Il 10 Marzo ricorre il settantesimo anniversario del decreto legislativo che ha riconosciuto il diritto di voto alle donne. Nel panorama politico di oggi, in cui tanto si discute per dar voce e diritti ad assetti sociali disconosciuti e negati, appare strano che solo settanta anni fa la donna era ancora condannata all’oblio dell’invisibilità politica.
L’Italia, rispetto ad altri Paesi d’oltralpe, arrivò con circa 20 anni di ritardo all’emanazione di tale provvedimento. Noi donne di oggi, forse, non riusciamo a capire il motivo di tanto ritardo. Il fascismo certo funzionò da freno nell’adottare provvedimenti in favore del voto alle donne, ma i governi succedutisi, pur dopo l’emanazione del decreto, hanno ritardato il processo di reale riconoscimento e valorizzazione delle donne nel mondo politico e del lavoro.
Basti pensare, che solo nel ’50 viene varata la legge sul congedo di maternità, mentre nel ’60 le donne vengono ammesse a tutte le professioni e nel ’63 viene loro concesso di entrare in Magistratura. Alle massime cariche dello Stato in settant’anni si sono avvicendate solo tre donne, e negli ultimi governi pur assistendo ad un notevole aumento delle presenze femminili a capo di ministeri, non possiamo non rilevare che soprattutto nelle realtà più decentrate le donne devono ancora sgomitare molto di più rispetto agli uomini per il raggiungimento di ruoli di vertice, sia politici che amministrativi.

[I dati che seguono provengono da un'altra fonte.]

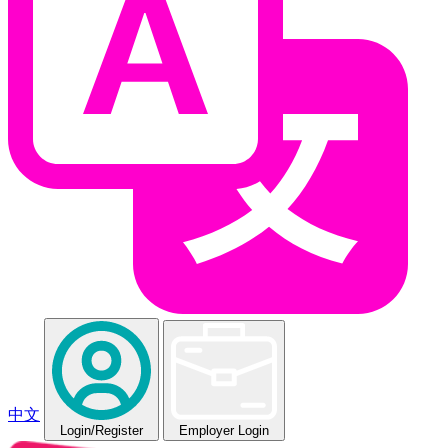
中文
Login
/Register
Employer Login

Nel comparto agricolo, le Imprese condotte da Donne imprenditrici rappresentano circa il 37% del totale e
costituiscono il cuore pulsante di un Paese, che sull’economia agricola ha puntato le sue carte di rinascita economica e culturale. Le donne, sicuramente, sono schierate in prima linea nella diffusione e tutela dell’immagine di un’Italia laboriosa riuscendo a fare un’agricoltura di livello, sempre più attenta ai criteri di sostenibilità, qualità e salute.
Conquiste tante……Riconoscimenti pochi. Le conquiste sono un dato oggettivo e reale ,mentre i riconoscimenti a livello politico ed amministrativo sono ancora retaggio di una “fronda culturale” dura a cambiare e che vede sempre più favoriti gli uomini ai vertici del settore. Abbiamo accolto con grande soddisfazione l’approvazione alla Camera della norma che introduce il tetto minimo di quote di genere nei consigli di amministrazione dei consorzi alimentari che non deve essere inferiore al 30%.
Sulla scia della approvazione di tale norma ci attendiamo nuovi provvedimenti che diano altre giuste possibilità di partecipazione alle donne alla vita politica e dirigenziale del comparto agricolo.